Inzwischen aber ist Lou Reed längst im Rock- und Pop-Olymp angekommen, und seine Flirts mit der Hochkultur werden nicht erst seit seiner Heirat mit der Musik- und Performance-Grenzgängerin Laurie Anderson heftiger. 1996 und 2000 inszenierte Robert Wilson Reeds Musicals „Time Rocker“ und „Poetry“, Reed selbst veröffentlichte mehrere Fotobücher, arbeitete mit Paul Auster, Wim Wenders, Jim Jarmusch und Philip Glass zusammen, und eine Transkribtion seines „Metal Machine Music“-Albums für klassische Instrumente wurde 2002 im Rahmen des „MaerzMusik“-Festivals in Berlin aufgeführt.
Wer im Tempodrom nun einen Theaterabend mit Rockmusik und „gespielten Songs“ erwartete, wurde zum Glück enttäuscht. Das Bühnenbild war schlicht und unaufdringlich, die Band spielte vor einer Wand, an der sporadisch Videosequenzen projiziert wurden. Ungewöhnlich für ein Rockkonzert waren allerdings das siebenköpfige Streicher- und Bläserensemble rechts und der standhafte, sich meist in der Musik wiegende, in blaue Gewänder gehüllte zwölfköpfige Mädchenchor auf der linken Seite der Bühne. Der Mädchenchor hob zu einem „Sad Song“-Vorspiel an, die Musiker ließen es gewaltig krachen, das Publikum war vom ersten Moment an begeistert und ließ sich später sogar zum Mitklatschen animieren. Das Konzert bot eine mitreißende Version von „Caroline says I“ und eine zu Herzen gehende Version von „Caroline says II“. Bei „How do you think it feels“ lieferte sich Lou Reed ein packendes Gitarrenduell mit dem großartigen Steve Hunter. Mit einer euphorischen „Sad Song“-Version endete schließlich die großartige, mal rockige, mal süße, auf alle überflüssigen Sperenzchen verzichtende Aufführung.

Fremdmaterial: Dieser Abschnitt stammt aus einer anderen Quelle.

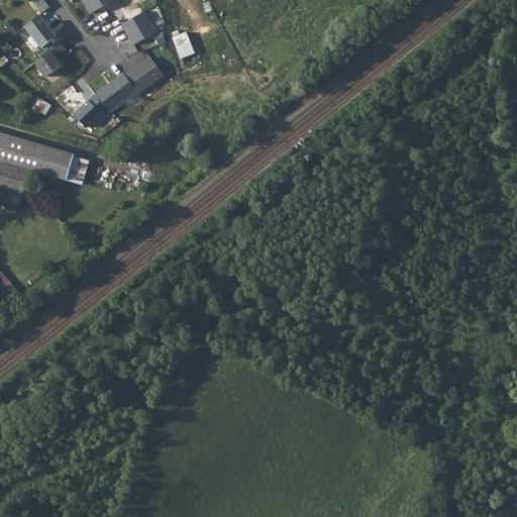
[(47,5),(42,0),(33,0),(41,9),(47,5)]
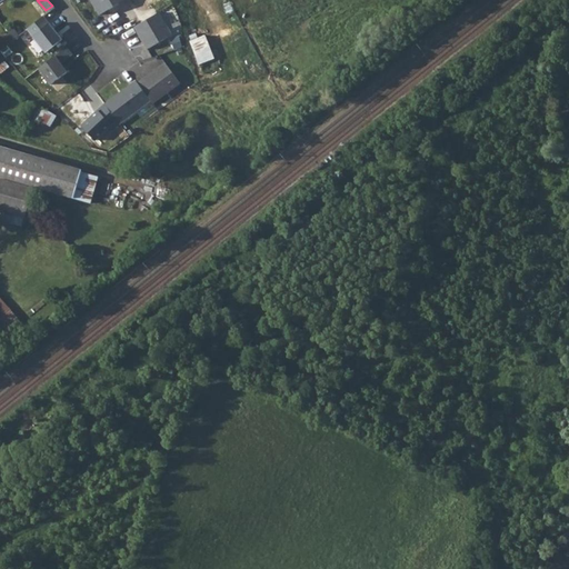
[(117,0),(90,0),(98,12),(117,0)]
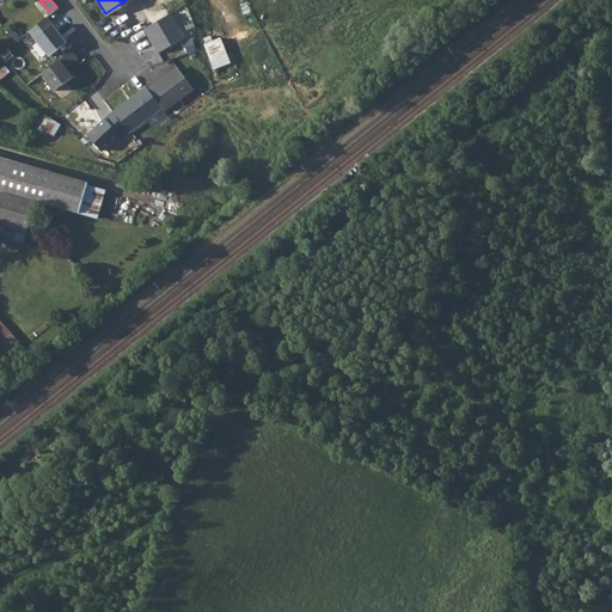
[(171,14),(146,30),(159,53),(185,37),(171,14)]
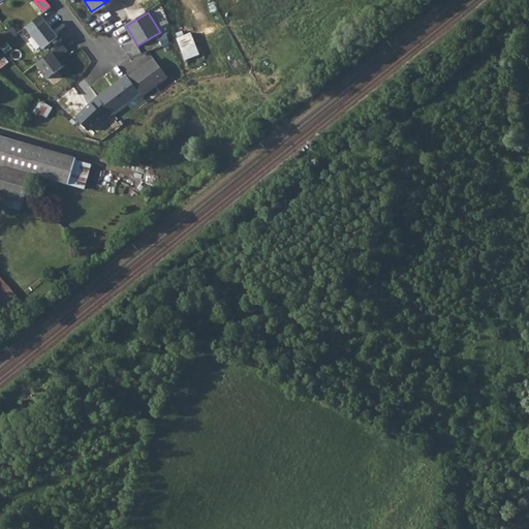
[(41,17),(27,28),(42,49),(58,37),(41,17)]
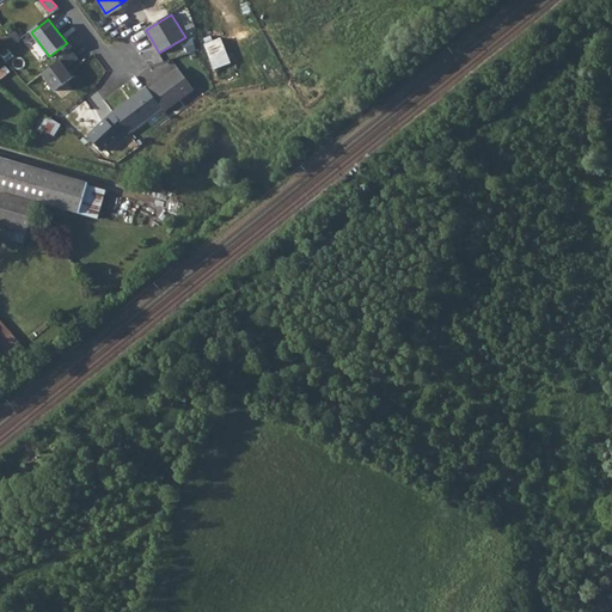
[(207,43),(215,69),(233,65),(225,37),(207,43)]
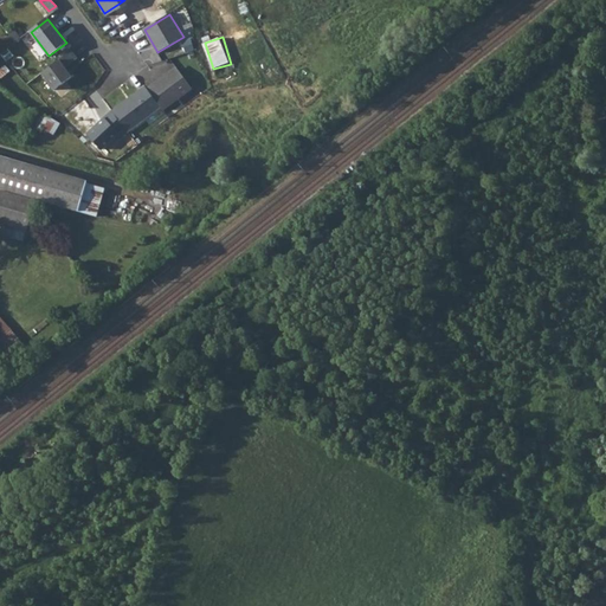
[(59,60),(42,73),(55,90),(71,77),(59,60)]
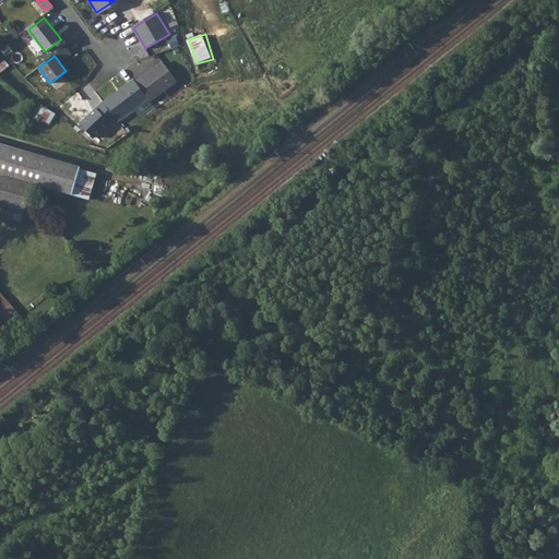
[(163,62),(137,80),(151,100),(177,83),(163,62)]
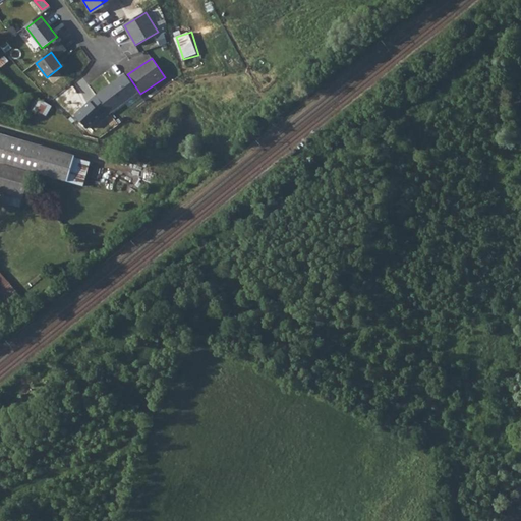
[(125,75),(97,95),(109,112),(137,93),(125,75)]
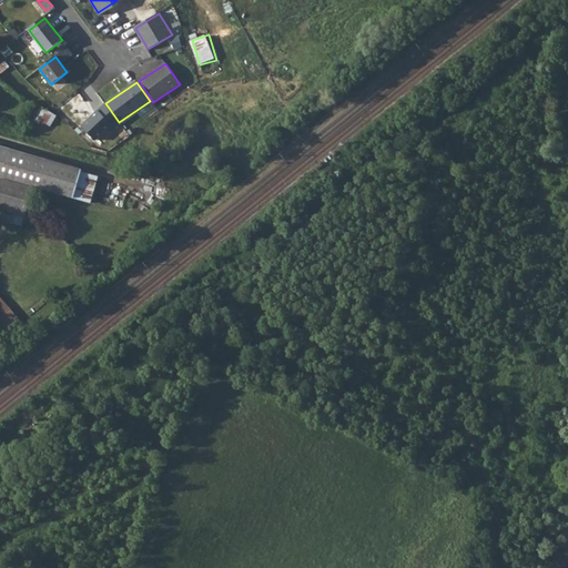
[(105,104),(82,125),(95,140),(117,122),(105,104)]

Das vom Maler und Regisseur Julian Schnabel dezent inszenierte, zuvor bereits in New York und Sidney aufgeführte Konzert des knapp fünfzig Minuten langen Albums begann vor dem Ende der Tagesschau und dauerte eine Stunde und fünf Minuten. Danach bedankte sich Lou Reed ausgiebig bei seinen Mitstreitern, der Vorhang schloss sich und öffnete sich kurze Zeit später für drei Zugaben: Eine mitreißende Version von „Sweet Jane“, bei der es kaum jemand mehr auf seinen Sitzen hielt, eine am Anfang schlafwandlerische, gegen Ende hymnische Version von „Satellite of love“ und zum Abschluss Lou Reeds Klassiker „Walk on the wild side“. Bereits um zweiundzwanzig Uhr konnte man in die S-Bahn steigen, es war ein perfekter Abend!